**Aim of the task**
Return every record below exactly as given.

**Data for this exercise**
-------

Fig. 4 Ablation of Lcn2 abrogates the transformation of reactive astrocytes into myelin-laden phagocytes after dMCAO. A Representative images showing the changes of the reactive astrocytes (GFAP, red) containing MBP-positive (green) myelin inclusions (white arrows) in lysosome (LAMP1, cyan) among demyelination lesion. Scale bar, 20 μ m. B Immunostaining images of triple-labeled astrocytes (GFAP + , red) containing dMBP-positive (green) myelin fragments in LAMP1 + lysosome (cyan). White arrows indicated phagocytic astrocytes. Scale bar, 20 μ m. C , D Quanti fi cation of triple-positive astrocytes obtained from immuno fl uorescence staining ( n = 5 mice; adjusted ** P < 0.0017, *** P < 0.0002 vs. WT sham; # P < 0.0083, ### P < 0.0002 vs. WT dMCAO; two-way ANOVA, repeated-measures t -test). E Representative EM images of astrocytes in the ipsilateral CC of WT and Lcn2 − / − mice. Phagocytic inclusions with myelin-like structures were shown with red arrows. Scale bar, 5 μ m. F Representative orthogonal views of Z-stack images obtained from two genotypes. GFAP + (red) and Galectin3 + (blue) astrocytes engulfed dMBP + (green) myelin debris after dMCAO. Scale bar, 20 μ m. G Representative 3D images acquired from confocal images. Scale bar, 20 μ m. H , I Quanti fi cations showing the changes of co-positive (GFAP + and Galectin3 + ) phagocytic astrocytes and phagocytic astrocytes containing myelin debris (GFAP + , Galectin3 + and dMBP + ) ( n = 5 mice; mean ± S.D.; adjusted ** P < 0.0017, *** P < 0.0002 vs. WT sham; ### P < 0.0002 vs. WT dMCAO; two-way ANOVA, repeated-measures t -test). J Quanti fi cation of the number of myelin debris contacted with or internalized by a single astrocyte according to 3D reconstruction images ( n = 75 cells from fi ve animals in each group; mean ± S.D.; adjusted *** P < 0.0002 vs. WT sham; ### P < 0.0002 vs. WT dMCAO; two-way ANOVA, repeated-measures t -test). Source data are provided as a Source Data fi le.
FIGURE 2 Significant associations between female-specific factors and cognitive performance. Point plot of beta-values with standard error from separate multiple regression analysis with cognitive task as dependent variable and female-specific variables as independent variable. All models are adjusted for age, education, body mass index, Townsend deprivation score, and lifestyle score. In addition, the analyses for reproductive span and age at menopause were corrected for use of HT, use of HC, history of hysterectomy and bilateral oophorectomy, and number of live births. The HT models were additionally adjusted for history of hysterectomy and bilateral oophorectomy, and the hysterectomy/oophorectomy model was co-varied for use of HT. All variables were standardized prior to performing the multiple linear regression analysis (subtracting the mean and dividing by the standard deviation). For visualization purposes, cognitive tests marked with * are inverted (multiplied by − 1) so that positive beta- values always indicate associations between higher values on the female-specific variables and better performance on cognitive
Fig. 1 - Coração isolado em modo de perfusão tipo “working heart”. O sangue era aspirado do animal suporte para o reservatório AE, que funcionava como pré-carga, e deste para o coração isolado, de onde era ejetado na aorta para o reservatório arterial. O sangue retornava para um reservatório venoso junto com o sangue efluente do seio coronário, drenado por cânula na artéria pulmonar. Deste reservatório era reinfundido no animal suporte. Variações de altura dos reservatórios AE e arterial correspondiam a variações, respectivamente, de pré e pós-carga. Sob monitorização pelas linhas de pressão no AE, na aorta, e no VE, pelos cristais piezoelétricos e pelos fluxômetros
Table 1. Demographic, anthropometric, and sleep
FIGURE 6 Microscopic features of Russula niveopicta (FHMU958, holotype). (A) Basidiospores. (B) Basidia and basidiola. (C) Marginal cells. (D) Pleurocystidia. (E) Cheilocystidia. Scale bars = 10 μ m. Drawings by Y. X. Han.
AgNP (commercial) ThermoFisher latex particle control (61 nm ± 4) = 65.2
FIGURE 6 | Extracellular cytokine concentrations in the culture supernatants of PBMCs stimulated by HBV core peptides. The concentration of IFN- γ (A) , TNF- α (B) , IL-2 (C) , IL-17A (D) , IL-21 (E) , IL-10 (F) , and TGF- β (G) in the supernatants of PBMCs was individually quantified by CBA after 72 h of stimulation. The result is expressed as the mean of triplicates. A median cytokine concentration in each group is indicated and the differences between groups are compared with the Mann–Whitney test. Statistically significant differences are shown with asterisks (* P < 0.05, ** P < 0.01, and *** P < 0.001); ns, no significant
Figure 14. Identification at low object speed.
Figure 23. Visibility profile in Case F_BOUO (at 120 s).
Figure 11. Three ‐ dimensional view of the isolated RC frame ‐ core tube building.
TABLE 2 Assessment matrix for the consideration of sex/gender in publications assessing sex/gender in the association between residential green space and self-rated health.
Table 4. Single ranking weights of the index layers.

-------

**Response to this exercise**
Fig. 4 Ablation of Lcn2 abrogates the transformation of reactive astrocytes into myelin-laden phagocytes after dMCAO. A Representative images showing the changes of the reactive astrocytes (GFAP, red) containing MBP-positive (green) myelin inclusions (white arrows) in lysosome (LAMP1, cyan) among demyelination lesion. Scale bar, 20 μ m. B Immunostaining images of triple-labeled astrocytes (GFAP + , red) containing dMBP-positive (green) myelin fragments in LAMP1 + lysosome (cyan). White arrows indicated phagocytic astrocytes. Scale bar, 20 μ m. C , D Quanti fi cation of triple-positive astrocytes obtained from immuno fl uorescence staining ( n = 5 mice; adjusted ** P < 0.0017, *** P < 0.0002 vs. WT sham; # P < 0.0083, ### P < 0.0002 vs. WT dMCAO; two-way ANOVA, repeated-measures t -test). E Representative EM images of astrocytes in the ipsilateral CC of WT and Lcn2 − / − mice. Phagocytic inclusions with myelin-like structures were shown with red arrows. Scale bar, 5 μ m. F Representative orthogonal views of Z-stack images obtained from two genotypes. GFAP + (red) and Galectin3 + (blue) astrocytes engulfed dMBP + (green) myelin debris after dMCAO. Scale bar, 20 μ m. G Representative 3D images acquired from confocal images. Scale bar, 20 μ m. H , I Quanti fi cations showing the changes of co-positive (GFAP + and Galectin3 + ) phagocytic astrocytes and phagocytic astrocytes containing myelin debris (GFAP + , Galectin3 + and dMBP + ) ( n = 5 mice; mean ± S.D.; adjusted ** P < 0.0017, *** P < 0.0002 vs. WT sham; ### P < 0.0002 vs. WT dMCAO; two-way ANOVA, repeated-measures t -test). J Quanti fi cation of the number of myelin debris contacted with or internalized by a single astrocyte according to 3D reconstruction images ( n = 75 cells from fi ve animals in each group; mean ± S.D.; adjusted *** P < 0.0002 vs. WT sham; ### P < 0.0002 vs. WT dMCAO; two-way ANOVA, repeated-measures t -test). Source data are provided as a Source Data fi le.
FIGURE 2 Significant associations between female-specific factors and cognitive performance. Point plot of beta-values with standard error from separate multiple regression analysis with cognitive task as dependent variable and female-specific variables as independent variable. All models are adjusted for age, education, body mass index, Townsend deprivation score, and lifestyle score. In addition, the analyses for reproductive span and age at menopause were corrected for use of HT, use of HC, history of hysterectomy and bilateral oophorectomy, and number of live births. The HT models were additionally adjusted for history of hysterectomy and bilateral oophorectomy, and the hysterectomy/oophorectomy model was co-varied for use of HT. All variables were standardized prior to performing the multiple linear regression analysis (subtracting the mean and dividing by the standard deviation). For visualization purposes, cognitive tests marked with * are inverted (multiplied by − 1) so that positive beta- values always indicate associations between higher values on the female-specific variables and better performance on cognitive
Fig. 1 - Coração isolado em modo de perfusão tipo “working heart”. O sangue era aspirado do animal suporte para o reservatório AE, que funcionava como pré-carga, e deste para o coração isolado, de onde era ejetado na aorta para o reservatório arterial. O sangue retornava para um reservatório venoso junto com o sangue efluente do seio coronário, drenado por cânula na artéria pulmonar. Deste reservatório era reinfundido no animal suporte. Variações de altura dos reservatórios AE e arterial correspondiam a variações, respectivamente, de pré e pós-carga. Sob monitorização pelas linhas de pressão no AE, na aorta, e no VE, pelos cristais piezoelétricos e pelos fluxômetros
Table 1. Demographic, anthropometric, and sleep
FIGURE 6 Microscopic features of Russula niveopicta (FHMU958, holotype). (A) Basidiospores. (B) Basidia and basidiola. (C) Marginal cells. (D) Pleurocystidia. (E) Cheilocystidia. Scale bars = 10 μ m. Drawings by Y. X. Han.
AgNP (commercial) ThermoFisher latex particle control (61 nm ± 4) = 65.2
FIGURE 6 | Extracellular cytokine concentrations in the culture supernatants of PBMCs stimulated by HBV core peptides. The concentration of IFN- γ (A) , TNF- α (B) , IL-2 (C) , IL-17A (D) , IL-21 (E) , IL-10 (F) , and TGF- β (G) in the supernatants of PBMCs was individually quantified by CBA after 72 h of stimulation. The result is expressed as the mean of triplicates. A median cytokine concentration in each group is indicated and the differences between groups are compared with the Mann–Whitney test. Statistically significant differences are shown with asterisks (* P < 0.05, ** P < 0.01, and *** P < 0.001); ns, no significant
Figure 14. Identification at low object speed.
Figure 23. Visibility profile in Case F_BOUO (at 120 s).
Figure 11. Three ‐ dimensional view of the isolated RC frame ‐ core tube building.
TABLE 2 Assessment matrix for the consideration of sex/gender in publications assessing sex/gender in the association between residential green space and self-rated health.
Table 4. Single ranking weights of the index layers.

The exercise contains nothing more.